Bouzid is the co-founder and artistic director of Think Tanger, a cultural platform that explores the urban space and social fabric of Tangier through projects operating at the crossroad of contemporary art, design, participatory research and urban ﬁelds, featuring also an atelier for visual art production focusing on printing practices. He recently published MAKAN, a cultural magazine that tackles questions about art, architecture and urbanism.
His curatorial practice produces various outputs: exhibitions, seminars, talks & podcasts, open studios, prints and books. He uses all these mediums to reﬂect on todays complex dynamics of Morocco, studying more speciﬁcally the impact of the neoliberal polices undertaken since the past 25 years on the urban and social scapes.
Nzinga Biegueng Mboup is a Dakar-based, registered Senegalese architect who studied at the University of Pretoria and worked for two years in Johannesburg. She then continued with a Masters in Architecture at the University of Westminster in London and subsequentely worked for three years at Adjaye Associates, predominantly on the IFC headquarters in Dakar. In 2019, she co-founded WOROFILA, an architectural practice specialized in bioclimatic design and construction using earth and biomaterials sourced locally. The aim of WOROFILA is to promote architecture that is durable and in harmony with the climate.
In addition to her architectural practice, Nzinga has been a researcher for the African Futures Institute since 2022 and has co-authored two research projects. The first one called Dakarmorphose, started in 2017 in collaboration with Carole Diop, is an ongoing research project on the evolution of Lebu villages and the urban and cultural heritage of the city of Dakar. Dakarmorphose was exhibited at the Dakar Art Biennale of 2018 and 2022 and has informed various papers and conferences. The second research project called Habiter Dakar, started in 2019 in collaboration with Caroline Geffriaud and the Goethe-institut Dakar, focusing on the evolution and problematics of housing in Dakar.
about the Creative Industries Fund NL
The Creative Industries Fund NL is the Dutch cultural fund for design, architecture, digital culture and every imaginable crossover. The Fund supports remarkable and innovative projects, research and activities by designers, makers and cultural organisations in the creative industry. Through various schemes and open calls, the Fund’s Internationalisation programme aims to promote international exchange and collaboration with the Dutch creative industry. One specific component is the international programme Inclusive Cities and Societies through Design, through which the Fund stimulates the contribution of design to the Sustainable Development Goals (11 and 16). For this programme component, the Fund focuses on (knowledge) exchange between the Dutch creative industry and African creative industries. The Building Beyond Mentorship and partnership with the Prins Claus Fonds are part of this programme.
about the Prince Claus Fund
The Prince Claus Fund has more than 25 years of experience in supporting cultural and artistic initiatives in challenging circumstances.

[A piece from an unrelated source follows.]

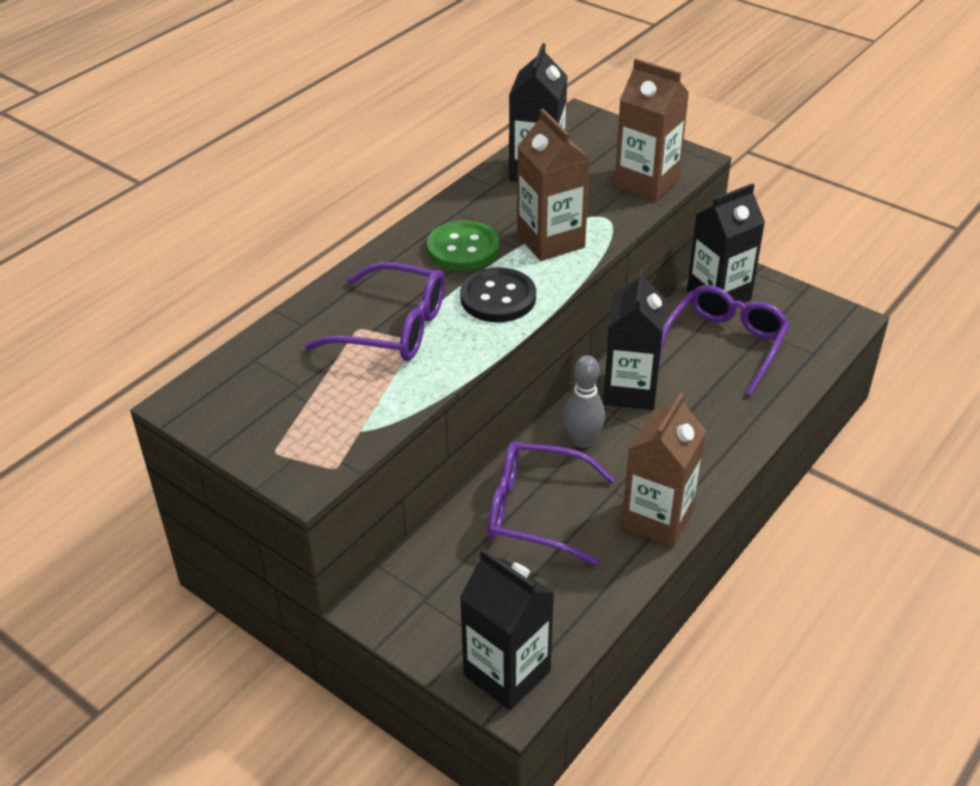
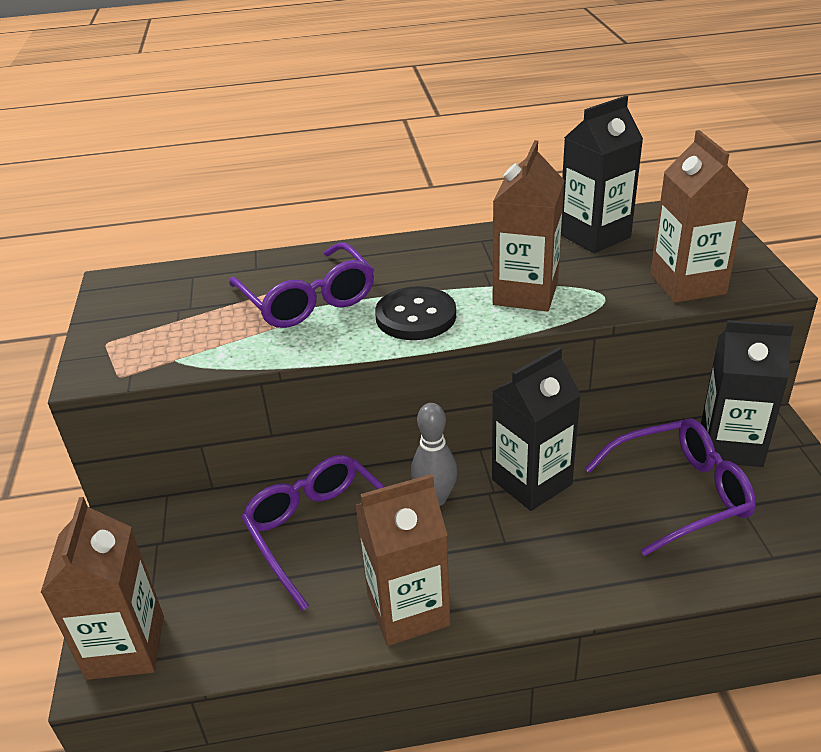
camera: 45 degrees right, 5 degrees down
(463, 248) = (445, 268): green button -> none
(507, 673) = (126, 647): black carton -> brown carton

The Fund's mission is to support, connect and celebrate cultural practitioners where culture is under pressure through a sequence of the Prince Claus Awards: Seed, Mentorship & Impact Awards. The Fund has been a successful actor and liaison in the arts and culture sectors globally, generating possibilities for critical discussion and boosting creative expression. Because of its track record and autonomy, the Fund is seen as a global leader in supporting independent cultural initiatives of the highest quality with a broad social impact.